• _Job item_
In the items below, switch "Read More" to "Continue Reading" and leave everything else untouched.

• _Recorded information_
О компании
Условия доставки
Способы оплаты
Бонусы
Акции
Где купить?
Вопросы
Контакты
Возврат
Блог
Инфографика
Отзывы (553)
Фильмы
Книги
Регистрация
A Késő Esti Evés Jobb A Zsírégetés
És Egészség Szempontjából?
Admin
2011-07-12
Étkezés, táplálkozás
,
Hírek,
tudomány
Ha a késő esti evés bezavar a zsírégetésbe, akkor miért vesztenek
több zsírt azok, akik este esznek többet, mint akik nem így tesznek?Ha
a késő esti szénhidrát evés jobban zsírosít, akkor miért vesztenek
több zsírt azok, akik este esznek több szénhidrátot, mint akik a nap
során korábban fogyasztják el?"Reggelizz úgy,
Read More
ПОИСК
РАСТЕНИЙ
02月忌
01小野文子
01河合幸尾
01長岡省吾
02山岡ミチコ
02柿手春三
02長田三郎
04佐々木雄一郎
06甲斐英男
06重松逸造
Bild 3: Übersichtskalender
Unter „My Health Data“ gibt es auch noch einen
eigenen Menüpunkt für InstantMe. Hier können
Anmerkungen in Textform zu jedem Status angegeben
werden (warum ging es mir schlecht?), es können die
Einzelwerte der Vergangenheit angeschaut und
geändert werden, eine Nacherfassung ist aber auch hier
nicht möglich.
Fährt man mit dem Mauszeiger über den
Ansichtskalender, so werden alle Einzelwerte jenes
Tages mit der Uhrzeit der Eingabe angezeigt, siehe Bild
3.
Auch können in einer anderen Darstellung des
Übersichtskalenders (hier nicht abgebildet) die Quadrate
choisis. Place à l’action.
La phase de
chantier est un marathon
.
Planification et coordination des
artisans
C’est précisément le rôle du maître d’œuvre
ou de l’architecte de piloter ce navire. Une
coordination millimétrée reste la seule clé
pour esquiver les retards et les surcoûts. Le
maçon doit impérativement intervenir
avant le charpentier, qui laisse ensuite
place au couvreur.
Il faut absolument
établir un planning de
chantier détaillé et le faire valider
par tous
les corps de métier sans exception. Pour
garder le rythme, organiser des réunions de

• _Answer box_
О компании
Условия доставки
Способы оплаты
Бонусы
Акции
Где купить?
Вопросы
Контакты
Возврат
Блог
Инфографика
Отзывы (553)
Фильмы
Книги
Регистрация
A Késő Esti Evés Jobb A Zsírégetés
És Egészség Szempontjából?
Admin
2011-07-12
Étkezés, táplálkozás
,
Hírek,
tudomány
Ha a késő esti evés bezavar a zsírégetésbe, akkor miért vesztenek
több zsírt azok, akik este esznek többet, mint akik nem így tesznek?Ha
a késő esti szénhidrát evés jobban zsírosít, akkor miért vesztenek
több zsírt azok, akik este esznek több szénhidrátot, mint akik a nap
során korábban fogyasztják el?"Reggelizz úgy,
Continue Reading
ПОИСК
РАСТЕНИЙ
02月忌
01小野文子
01河合幸尾
01長岡省吾
02山岡ミチコ
02柿手春三
02長田三郎
04佐々木雄一郎
06甲斐英男
06重松逸造
Bild 3: Übersichtskalender
Unter „My Health Data“ gibt es auch noch einen
eigenen Menüpunkt für InstantMe. Hier können
Anmerkungen in Textform zu jedem Status angegeben
werden (warum ging es mir schlecht?), es können die
Einzelwerte der Vergangenheit angeschaut und
geändert werden, eine Nacherfassung ist aber auch hier
nicht möglich.
Fährt man mit dem Mauszeiger über den
Ansichtskalender, so werden alle Einzelwerte jenes
Tages mit der Uhrzeit der Eingabe angezeigt, siehe Bild
3.
Auch können in einer anderen Darstellung des
Übersichtskalenders (hier nicht abgebildet) die Quadrate
choisis. Place à l’action.
La phase de
chantier est un marathon
.
Planification et coordination des
artisans
C’est précisément le rôle du maître d’œuvre
ou de l’architecte de piloter ce navire. Une
coordination millimétrée reste la seule clé
pour esquiver les retards et les surcoûts. Le
maçon doit impérativement intervenir
avant le charpentier, qui laisse ensuite
place au couvreur.
Il faut absolument
établir un planning de
chantier détaillé et le faire valider
par tous
les corps de métier sans exception. Pour
garder le rythme, organiser des réunions de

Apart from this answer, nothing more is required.